A fazer
Retome a notícia sobre a renúncia fiscal do novo Simples e continue-a a partir da última frase apresentada.

Trecho
Brasil

Renúncia fiscal com novo Simples é facilmente compensada, afirma Afif

26/05/2015

De acordo com ministro que está à frente da Secretaria da Micro e Pequena Empresa, benefício de R$ 3,94 bilhões gerado por elevação de teto do regime será pago com avanço de 4% nas vendas

O projeto de lei que aumenta o teto de faturamento do Simples Nacional não deve prejudicar a arrecadação do setor público, segundo o ministro da Micro e Pequena Empresa, Guilherme Afif Domingos.
Durante um seminário na Assembleia Legislativa do Estado de São Paulo (Alesp) ontem, o ministro apresentou dados sobre os possíveis impactos fiscais, caso a nova medida seja implementada.
De acordo com ele, os novos limites do Simples podem significar uma perda de R$ 3,940 bilhões na arrecadação da União e dos governos estaduais e municipais.
No entanto, a diminuição na receita poderá ser compensada pelo crescimento das micro e pequenas empresas (MPEs). "Se o setor [empresas do Simples] crescer 4% em vendas [no ano] você já zera essa renúncia", disse Afif Domingos. "Será que as pequenas conseguem crescer 4%? [...] Entre 2009 e 2013, a receita bruta apurada no Simples Nacional passou de R$ 522 bilhões para R$ 833 bilhões, um aumento de 7,5% ao ano. Foi um crescimento chinês enquanto a nossa economia estava patinando".

Itens armazenados:
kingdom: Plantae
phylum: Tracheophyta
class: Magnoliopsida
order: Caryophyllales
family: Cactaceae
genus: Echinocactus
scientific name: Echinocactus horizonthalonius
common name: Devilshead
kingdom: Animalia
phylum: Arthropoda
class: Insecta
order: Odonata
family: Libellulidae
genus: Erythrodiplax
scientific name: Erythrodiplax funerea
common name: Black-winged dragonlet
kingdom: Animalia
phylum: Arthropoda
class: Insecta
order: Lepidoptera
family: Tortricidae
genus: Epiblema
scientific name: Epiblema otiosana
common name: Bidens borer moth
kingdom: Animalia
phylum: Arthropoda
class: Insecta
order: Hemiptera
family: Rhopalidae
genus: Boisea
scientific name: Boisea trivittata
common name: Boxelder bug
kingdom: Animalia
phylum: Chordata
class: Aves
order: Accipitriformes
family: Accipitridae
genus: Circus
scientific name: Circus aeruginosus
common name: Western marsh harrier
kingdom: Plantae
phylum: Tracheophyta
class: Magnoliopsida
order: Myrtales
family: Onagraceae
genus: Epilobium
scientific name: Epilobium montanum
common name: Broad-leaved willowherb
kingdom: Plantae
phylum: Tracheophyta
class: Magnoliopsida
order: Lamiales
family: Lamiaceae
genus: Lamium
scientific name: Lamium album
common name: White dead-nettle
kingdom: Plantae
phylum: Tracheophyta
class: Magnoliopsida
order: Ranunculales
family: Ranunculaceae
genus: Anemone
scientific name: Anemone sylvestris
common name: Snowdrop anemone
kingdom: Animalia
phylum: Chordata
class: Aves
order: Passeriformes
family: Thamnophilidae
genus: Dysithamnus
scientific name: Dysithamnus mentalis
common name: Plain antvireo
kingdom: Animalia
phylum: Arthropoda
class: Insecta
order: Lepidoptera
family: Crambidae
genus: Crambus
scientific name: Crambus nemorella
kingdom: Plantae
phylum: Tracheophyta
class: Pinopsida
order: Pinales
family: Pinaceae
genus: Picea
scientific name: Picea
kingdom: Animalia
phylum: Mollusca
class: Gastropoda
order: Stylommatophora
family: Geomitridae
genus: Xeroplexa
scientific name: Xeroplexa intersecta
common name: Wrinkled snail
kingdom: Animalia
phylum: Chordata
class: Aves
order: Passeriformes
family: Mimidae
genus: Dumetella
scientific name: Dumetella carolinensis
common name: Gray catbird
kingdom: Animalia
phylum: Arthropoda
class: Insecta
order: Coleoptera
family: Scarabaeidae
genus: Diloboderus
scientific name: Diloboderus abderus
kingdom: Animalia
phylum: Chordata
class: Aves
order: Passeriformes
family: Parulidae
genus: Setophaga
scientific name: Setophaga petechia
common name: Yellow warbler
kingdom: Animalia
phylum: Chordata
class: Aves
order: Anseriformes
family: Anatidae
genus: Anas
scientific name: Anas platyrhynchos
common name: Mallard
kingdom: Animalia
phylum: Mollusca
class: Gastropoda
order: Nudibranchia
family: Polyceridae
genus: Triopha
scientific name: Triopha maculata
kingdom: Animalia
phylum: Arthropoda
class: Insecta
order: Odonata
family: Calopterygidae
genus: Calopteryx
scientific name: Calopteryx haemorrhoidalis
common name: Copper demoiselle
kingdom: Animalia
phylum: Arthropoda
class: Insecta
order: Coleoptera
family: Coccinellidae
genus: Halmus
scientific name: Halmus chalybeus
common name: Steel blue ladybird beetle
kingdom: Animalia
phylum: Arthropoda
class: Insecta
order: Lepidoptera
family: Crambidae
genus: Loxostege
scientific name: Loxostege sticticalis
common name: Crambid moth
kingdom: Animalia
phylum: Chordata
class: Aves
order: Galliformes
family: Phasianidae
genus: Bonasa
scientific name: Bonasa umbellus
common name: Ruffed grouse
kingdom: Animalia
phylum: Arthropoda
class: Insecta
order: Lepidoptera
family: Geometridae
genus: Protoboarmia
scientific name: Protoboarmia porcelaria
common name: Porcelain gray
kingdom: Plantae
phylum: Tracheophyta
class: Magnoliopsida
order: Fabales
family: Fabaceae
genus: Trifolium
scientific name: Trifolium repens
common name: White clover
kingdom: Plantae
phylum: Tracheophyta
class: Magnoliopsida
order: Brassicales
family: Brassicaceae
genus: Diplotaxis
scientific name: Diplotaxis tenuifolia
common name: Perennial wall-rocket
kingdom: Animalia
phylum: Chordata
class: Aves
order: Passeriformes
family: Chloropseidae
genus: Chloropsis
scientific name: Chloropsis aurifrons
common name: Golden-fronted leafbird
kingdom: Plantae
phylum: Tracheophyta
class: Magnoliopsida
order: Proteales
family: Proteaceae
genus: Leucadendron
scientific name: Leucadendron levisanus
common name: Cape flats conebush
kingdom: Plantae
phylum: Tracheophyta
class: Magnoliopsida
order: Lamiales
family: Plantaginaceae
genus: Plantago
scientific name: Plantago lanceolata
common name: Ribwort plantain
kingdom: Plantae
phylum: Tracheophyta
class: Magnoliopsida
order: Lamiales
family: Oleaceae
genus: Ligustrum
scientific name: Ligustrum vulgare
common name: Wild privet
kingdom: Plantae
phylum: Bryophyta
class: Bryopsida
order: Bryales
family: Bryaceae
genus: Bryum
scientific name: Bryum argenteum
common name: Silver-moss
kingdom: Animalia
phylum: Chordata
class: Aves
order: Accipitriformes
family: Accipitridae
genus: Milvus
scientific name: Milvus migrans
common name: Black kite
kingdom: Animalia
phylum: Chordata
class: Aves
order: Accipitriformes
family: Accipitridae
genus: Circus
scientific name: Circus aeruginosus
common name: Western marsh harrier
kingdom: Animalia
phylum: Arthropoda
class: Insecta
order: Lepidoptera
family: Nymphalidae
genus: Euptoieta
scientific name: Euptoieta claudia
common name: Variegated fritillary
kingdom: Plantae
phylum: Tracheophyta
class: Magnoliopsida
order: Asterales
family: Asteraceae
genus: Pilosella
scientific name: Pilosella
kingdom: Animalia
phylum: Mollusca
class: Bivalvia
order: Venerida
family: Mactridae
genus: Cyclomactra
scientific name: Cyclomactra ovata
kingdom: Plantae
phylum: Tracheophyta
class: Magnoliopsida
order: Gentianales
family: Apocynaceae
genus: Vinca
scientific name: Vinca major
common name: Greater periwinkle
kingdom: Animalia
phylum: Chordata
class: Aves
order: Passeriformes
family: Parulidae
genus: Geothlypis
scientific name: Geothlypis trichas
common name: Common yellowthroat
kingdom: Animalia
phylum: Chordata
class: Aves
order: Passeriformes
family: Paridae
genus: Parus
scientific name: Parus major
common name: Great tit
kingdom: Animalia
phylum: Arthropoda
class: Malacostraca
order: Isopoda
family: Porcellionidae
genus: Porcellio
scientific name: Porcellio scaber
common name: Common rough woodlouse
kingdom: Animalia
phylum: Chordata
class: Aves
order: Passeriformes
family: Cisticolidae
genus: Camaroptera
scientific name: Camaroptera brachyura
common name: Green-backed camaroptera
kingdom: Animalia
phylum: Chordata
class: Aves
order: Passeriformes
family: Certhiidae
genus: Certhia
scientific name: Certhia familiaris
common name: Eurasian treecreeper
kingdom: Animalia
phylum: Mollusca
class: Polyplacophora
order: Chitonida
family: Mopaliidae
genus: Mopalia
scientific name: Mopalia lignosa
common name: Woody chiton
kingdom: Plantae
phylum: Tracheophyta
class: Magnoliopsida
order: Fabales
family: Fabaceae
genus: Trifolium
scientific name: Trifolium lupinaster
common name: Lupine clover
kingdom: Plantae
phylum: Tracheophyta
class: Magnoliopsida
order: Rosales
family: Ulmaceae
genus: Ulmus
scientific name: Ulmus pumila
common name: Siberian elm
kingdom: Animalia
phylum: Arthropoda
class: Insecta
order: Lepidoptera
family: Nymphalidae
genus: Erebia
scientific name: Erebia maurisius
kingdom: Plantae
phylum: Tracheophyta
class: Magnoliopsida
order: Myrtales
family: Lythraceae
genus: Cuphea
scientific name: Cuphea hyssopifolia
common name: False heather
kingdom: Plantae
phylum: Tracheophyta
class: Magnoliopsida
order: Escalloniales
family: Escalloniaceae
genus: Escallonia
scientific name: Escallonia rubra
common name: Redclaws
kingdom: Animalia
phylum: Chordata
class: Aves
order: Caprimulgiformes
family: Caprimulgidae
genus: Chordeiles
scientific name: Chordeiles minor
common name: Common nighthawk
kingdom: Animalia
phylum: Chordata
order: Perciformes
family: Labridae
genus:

Resposta do exercício
O ministro informou ainda que, entre 2004 e 2014, as MPEs foram responsáveis pela criação de mais de R$ 3 milhões de empregos, enquanto nas grandes companhias houve perda de 240 mil postos de trabalho, no mesmo período. "E quem foi que recebeu os melhores incentivos? As melhores taxas de juros", ressaltou Afif Domingos.
Agenda para crescer
Na análise do ministro, o ajuste fiscal do governo é necessário para que o Brasil volte a crescer. No entanto, defende que a "agenda da micro e pequena é a agenda de desenvolvimento do Brasil no curto prazo". "É o segmento que gera emprego e renda", disse.
Segundo o presidente da Frente Parlamentar do Empreendedorismo e Combate à Guerra Fiscal e deputado estadual de São Paulo, Itamar Borges (PMDB), as MPEs são responsáveis por 67% das pessoas ocupadas pelo Brasil.
Tanto Borges como Afif Domingos esperam levar a discussão sobre as mudanças no Simples para o Congresso Nacional após as votações do ajuste fiscal. "Vamos levar a proposta depois das votações, porque o ajuste fiscal, hoje, gera dissenso. O Plenário está divido. Já a micro e a pequena empresa geram consenso. Se você misturar o consenso com o dissenso, não vai dar certo. Então, deixa passar o ajuste e entramos com o projeto, que é um anseio daqueles que querem desenvolvimento. É uma saída para recessão", ressaltou.
O projeto que trata das alterações na tributação das micro e pequenas é o PLP 025/07 - Supersimples. À este, está vinculado PL 448/14 que aumenta o teto de faturamento das empresas que podem aderir ao Simples de R$ R$ 3,6 milhões por ano para R$ 7,4 milhões nos setores de comércio e serviços. Já para a indústria, esse limite sobe R$ 14,4 milhões.
O texto também aumenta para R$ 120 mil o limite da receita anual para enquadramento do Microempreendedor Individual (MEI). Atualmente, o teto de faturamento anual dos MEIs é de R$ 60 mil.
Segundo o relator do PL 448/14, João Arruda (PMDB/PR), a ideia inicial é apresentar o texto ao Congresso no dia 20 de junho.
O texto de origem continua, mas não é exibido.